* [SELECTED EXTRACT]
····················

July 31st, 2008 | | Posted in affiliate marketing

Excellent meeting this week with Mark Klein from Hodgson Russ as well as some New York affiliates, 4Checks, Growthspurt Media, and Andy Rodriguez Consulting.  Thanks to all who came.

I posted a full version, with discussion, of our findings at Abestweb.

Here’s my text from that thread:

To sum up briefly, with much more detail to follow:

1.) The June 30th TSB is the “law of the land” at the moment: NY Affiliates engaging in “safe practices: (including: email campaigns, PPC, et al NOT directly selling merchants, but rather their own sites)” are A-OK, and as such, allow merchants to SUCCESSFULLY REBUT the presumption of nexus providing the merchant takes the steps outlined in that memo, including getting the signed “promise” from affiliates, and terminating those that don’t sign it, or in good faith, follow it.

····················

* [WRITTEN INSTRUCTION 1]
According to the affiliate marketing post, where was a full version of the findings posted?
* [WRITTEN INSTRUCTION 2]
Retype the affiliate marketing post from "Excellent meeting this" up to and including "faith, follow it.".

* [STORED DATA]

····················

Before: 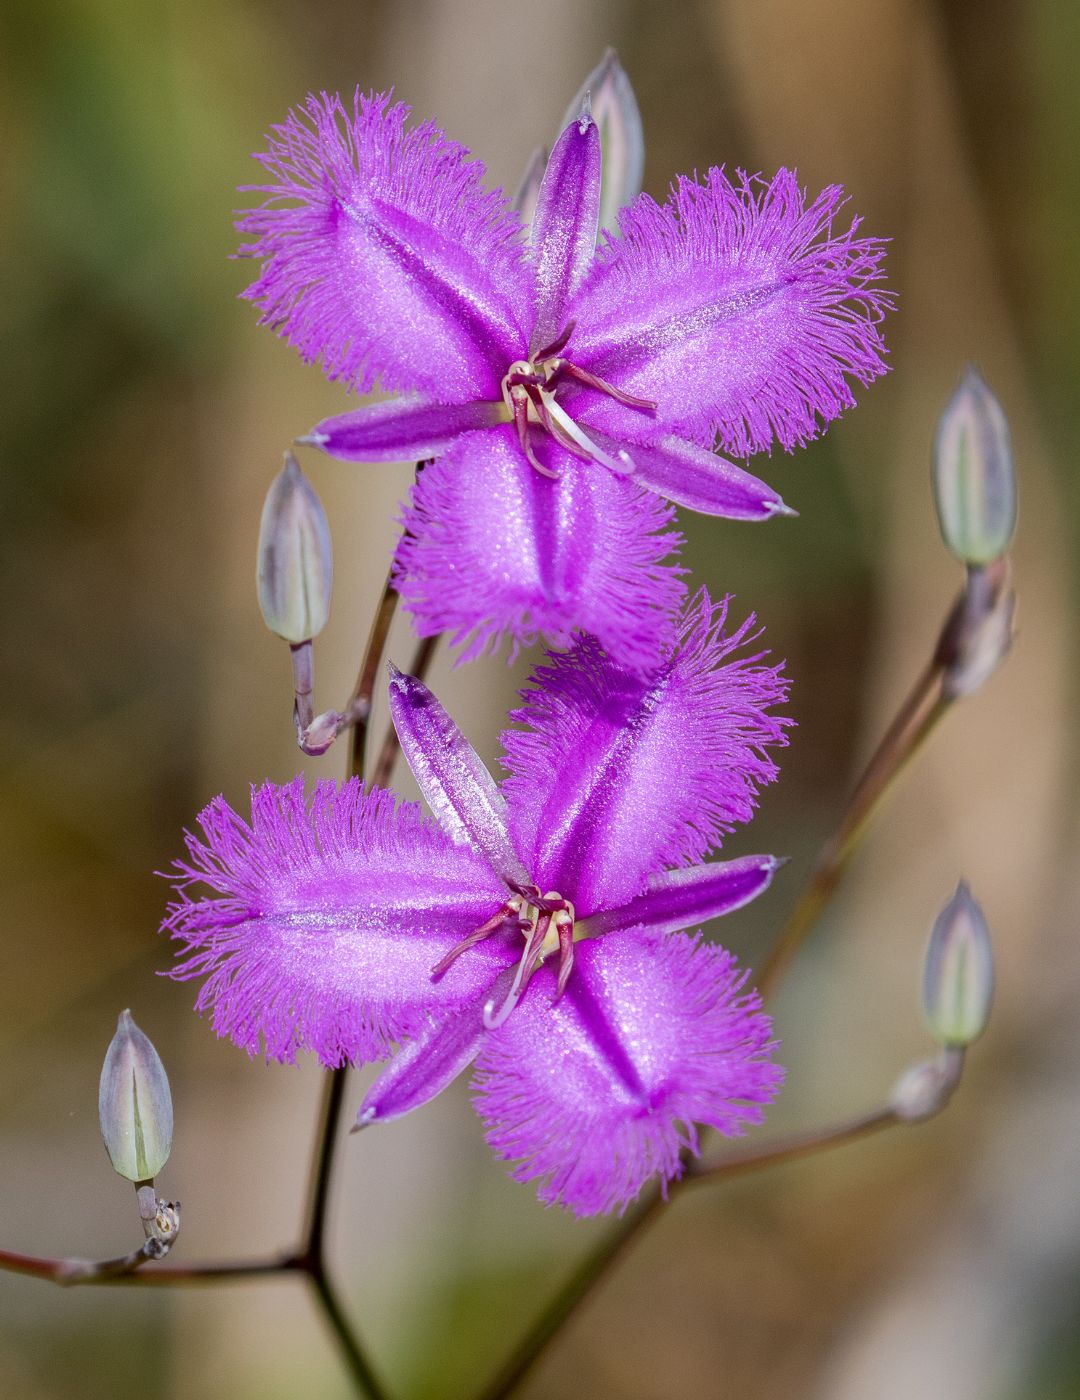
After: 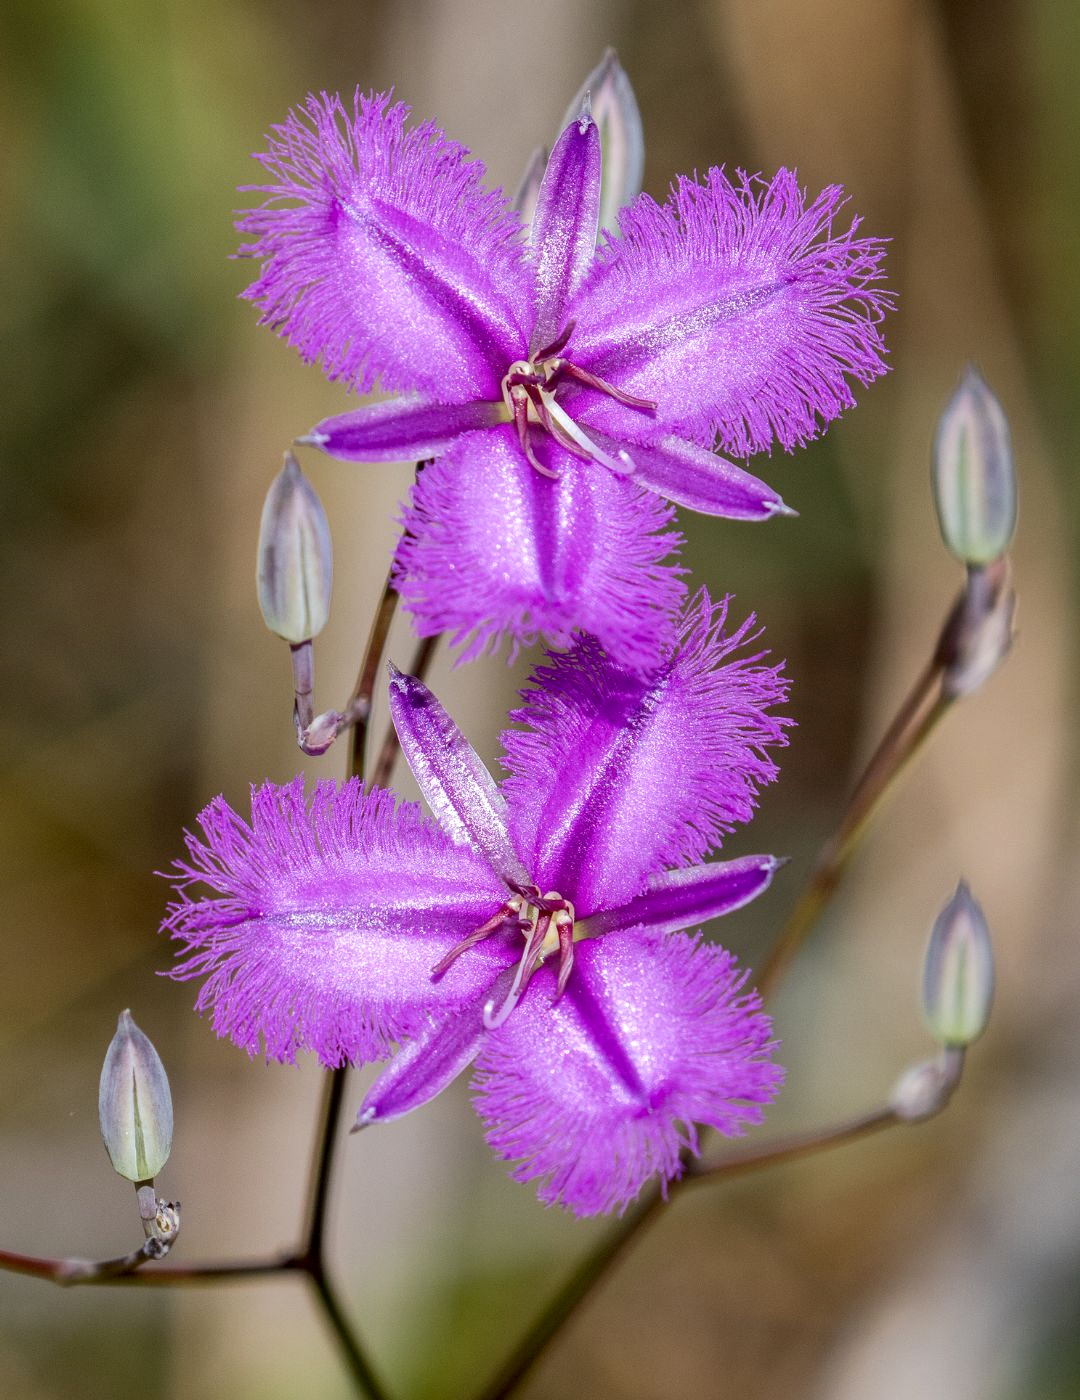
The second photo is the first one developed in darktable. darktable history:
shadows and highlights: shadows 30.86, highlights 0, soften with gaussian
local contrast: on, module defaults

····················

* [OUTPUT 1]
At Abestweb.

* [OUTPUT 2]
Excellent meeting this week with Mark Klein from Hodgson Russ as well as some New York affiliates, 4Checks, Growthspurt Media, and Andy Rodriguez Consulting.  Thanks to all who came.

I posted a full version, with discussion, of our findings at Abestweb.

Here’s my text from that thread:

To sum up briefly, with much more detail to follow:

1.) The June 30th TSB is the “law of the land” at the moment: NY Affiliates engaging in “safe practices: (including: email campaigns, PPC, et al NOT directly selling merchants, but rather their own sites)” are A-OK, and as such, allow merchants to SUCCESSFULLY REBUT the presumption of nexus providing the merchant takes the steps outlined in that memo, including getting the signed “promise” from affiliates, and terminating those that don’t sign it, or in good faith, follow it.